İnsanoğlunun duygularının belirsizliği, yaşadığı bulanımlar, yalnızlık, ölüm, gerçeğin bilinmeyen yüzünün anlatıldığı filmdir. Filmi iki farklı bölüme ayırıp öyle okumak gerekir.
İlk bölümde genellikle dış etkenlerler tarafından dayatılan tedirginlik, kaygı, her geçen gün anlamsızlaşan hayat ve insan zihninin iletişimsizlik hali vardır.
Filmin ikinci bölümünde ise insan zihninde oluşan kaygıdan kaçış yolları aranır. Bireyin kendi çıkmazlarından bahsetmektedir.
1961 yılında Berlin Uluslararası Film Festivali'nde "Altın Ayı" ödülünü kazanmıştır.
8- II Postino (Postacı) / Michael Radford
Yapım Yılı: 1994
Oyuncular: Massimo Troisi, Maria Grazia Cucinotta, Philippe Noiret, Renato Scarpa
İtalyan sinemasının dramatik yapıya sahip en iyi dönem filmlerindendir.
Şilili ünlü şair Pablo Neruda'nın yaşamından hayali bir kesitin anlatıldığı filmde siyasi görüşleri sebebiyle İtalya'da bir adada sürgünde olan şaire bisikletiyle mektuplarını taşıyan basit bir postacının yavaş yavaş şiiri sevmeye başlaması ve şairle aralarında gelişen sıcak dostluk anlatılmaktadır.
Özünde de bir dokunuş filmi olarak görebiliriz. Bu ince ve zarif dokunuş; aşka, dine, arkadaşlığa, komünizme, insanlığa, insana olan inanca, şiire, içtenliğe ve saflığa yapılmaktadır.

Gösterilen veriler —
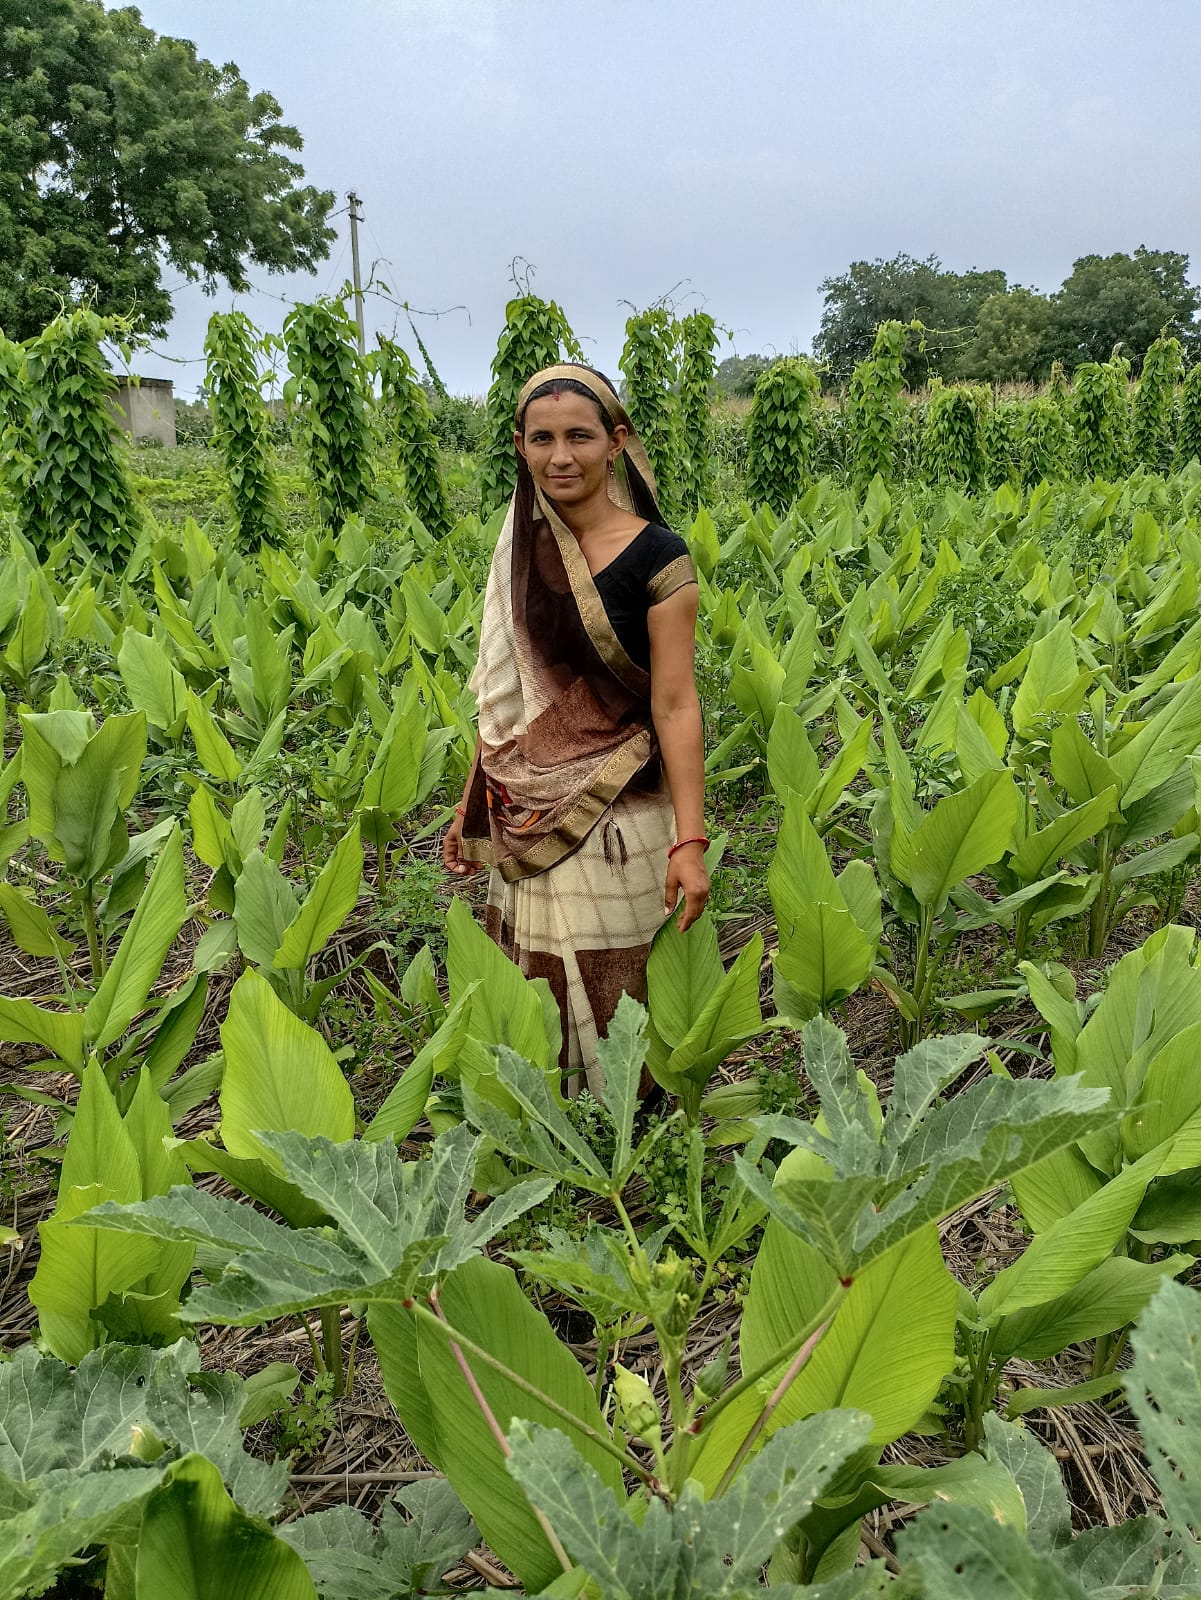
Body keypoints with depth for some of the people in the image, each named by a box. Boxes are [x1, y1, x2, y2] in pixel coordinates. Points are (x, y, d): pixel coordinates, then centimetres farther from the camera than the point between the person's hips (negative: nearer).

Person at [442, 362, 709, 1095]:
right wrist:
* * *
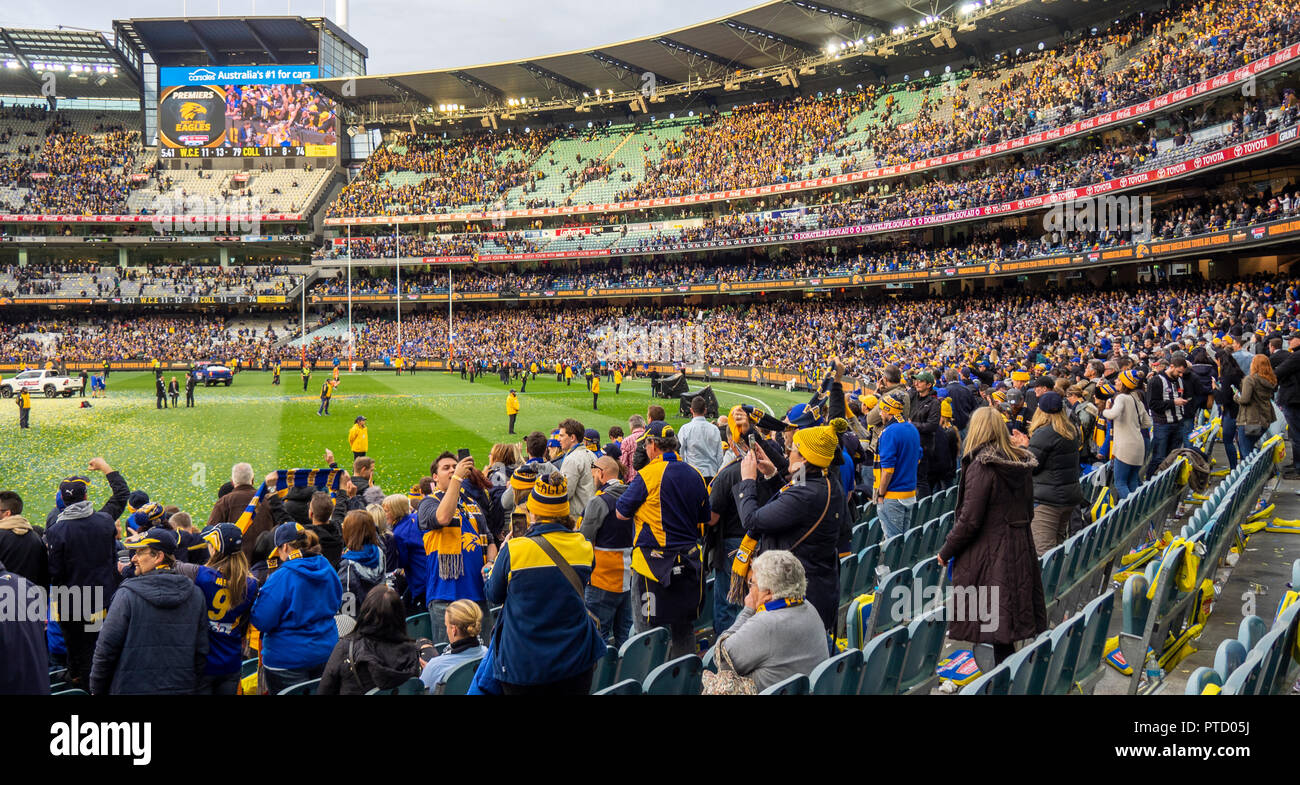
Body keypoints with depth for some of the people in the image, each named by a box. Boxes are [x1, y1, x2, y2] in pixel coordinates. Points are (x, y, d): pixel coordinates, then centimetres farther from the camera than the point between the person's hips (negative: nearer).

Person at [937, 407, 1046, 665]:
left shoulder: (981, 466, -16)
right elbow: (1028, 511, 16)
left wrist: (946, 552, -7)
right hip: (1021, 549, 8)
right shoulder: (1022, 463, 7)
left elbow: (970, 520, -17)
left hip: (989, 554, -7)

Görevler —
1. Film yazısının "İlk bölümde genellikle" ile başlayıp "sıcak dostluk anlatılmaktadır." kısmına kadar süren bölümünü, "bisikletiyle" yerine "motosikletiyle" koyarak yeniden yaz.
2. Film yazısında adı geçen bütün oyuncuları yaz.

Cevaplar —
1.
İlk bölümde genellikle dış etkenlerler tarafından dayatılan tedirginlik, kaygı, her geçen gün anlamsızlaşan hayat ve insan zihninin iletişimsizlik hali vardır.
Filmin ikinci bölümünde ise insan zihninde oluşan kaygıdan kaçış yolları aranır. Bireyin kendi çıkmazlarından bahsetmektedir.
1961 yılında Berlin Uluslararası Film Festivali'nde "Altın Ayı" ödülünü kazanmıştır.
8- II Postino (Postacı) / Michael Radford
Yapım Yılı: 1994
Oyuncular: Massimo Troisi, Maria Grazia Cucinotta, Philippe Noiret, Renato Scarpa
İtalyan sinemasının dramatik yapıya sahip en iyi dönem filmlerindendir.
Şilili ünlü şair Pablo Neruda'nın yaşamından hayali bir kesitin anlatıldığı filmde siyasi görüşleri sebebiyle İtalya'da bir adada sürgünde olan şaire motosikletiyle mektuplarını taşıyan basit bir postacının yavaş yavaş şiiri sevmeye başlaması ve şairle aralarında gelişen sıcak dostluk anlatılmaktadır.

2. Massimo Troisi, Maria Grazia Cucinotta, Philippe Noiret, Renato Scarpa